- All workers should know what they have to do to meet the requirements of health and safety law.
- Duty holders, managers and supervisors should ensure they do it.
- Employees need information about how to work safely;
- Good communication within an organisation helps create and maintain a safe workplace.
When communication is good:
- Everyone feels that they have a part to play in improving health and safety standards
- Everyone is clear about their health and safety responsibilities
- Changes are quickly understood and put into practice across the whole organisation.
- Workers and safety representatives contribute to decisions about health and safety.
- Workers understand the risks and why they need to be controlled.
- Information is up-to-date and given out regularly.
- Co-operation in shared workplaces ensures that everyone is safe.
What workers need to know
You need to tell workers about:
- the organisation's safety policy, and what it means in practice;
- who has which safety responsibilities;
- safe working practices that they should follow;
- what will happen if they do not follow safety practices;
- where they can get more information, instruction or training on particular areas of their work activities (this should be easily available – for example, in an area where drivers or other workers take regular breaks);
- how well they have followed safe working practices; and
- how important it is to communicate with other employers, for example, agreeing safety precautions and responsibilities for visiting vehicles delivering or collecting goods.
Encourage everyone in your workplace (including contractors) to take an active interest in safety issues.
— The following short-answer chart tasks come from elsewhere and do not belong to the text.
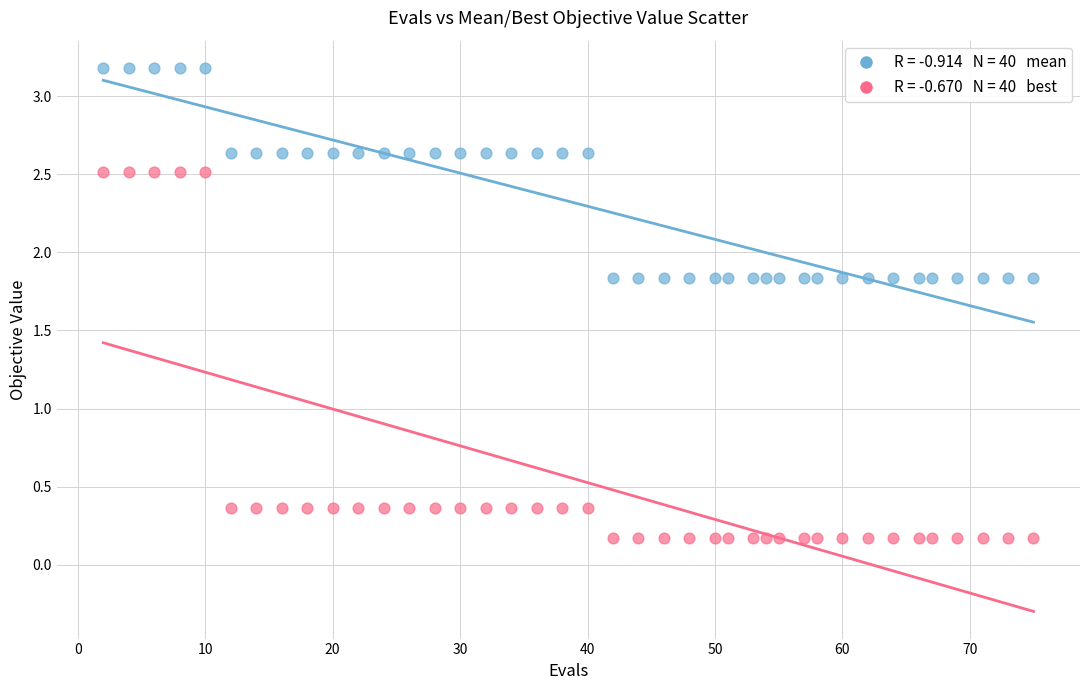

Across all data points, what is the range of Y values (max minus min)?

3.0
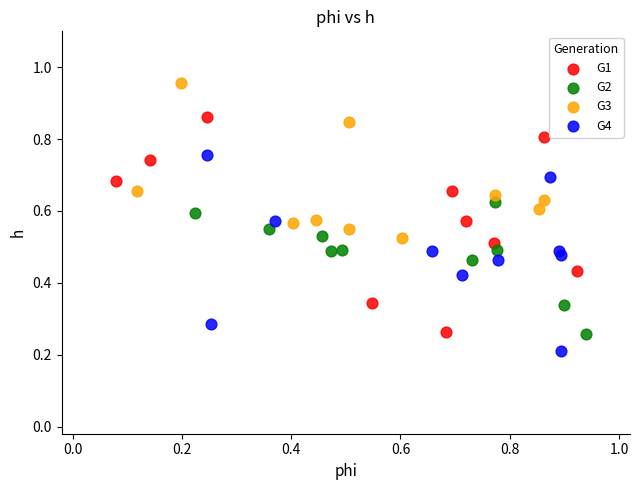

Which series reaches the maximum Y coordinate?

G3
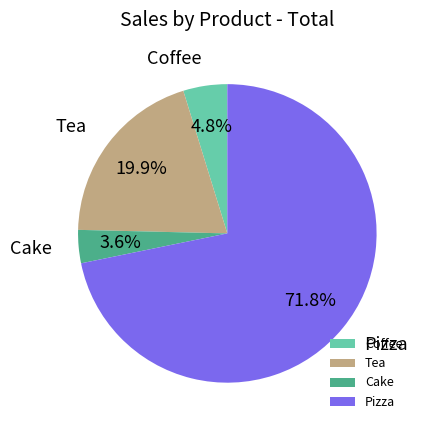

Which category has the smallest portion of the pie?

Cake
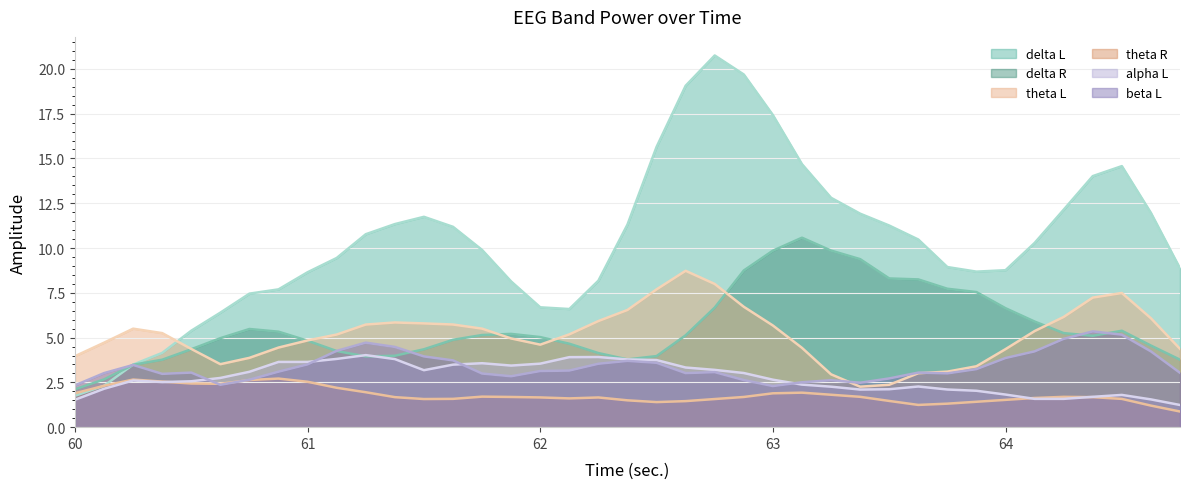

Count the number of data series in this chart.

6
Everyone should have the chance to express their views or concerns to those in charge of the workplace and the people they work with.
As well as making good sense, consulting employees on health and safety matters is a legal requirement. If your organisation has safety representatives appointed by a trade union that your organisation recognises, by law you must consult them. If there are no safety representatives, you should consult the employees themselves or any health and safety representative they have elected.
Employers have a legal duty to set up a health and safety committee when two or more safety representatives from recognised trade unions ask them to do so. A health and safety committee can be an effective way of encouraging everyone in the workplace (including visitors delivering or collecting goods) to co-operate in their health and safety responsibilities.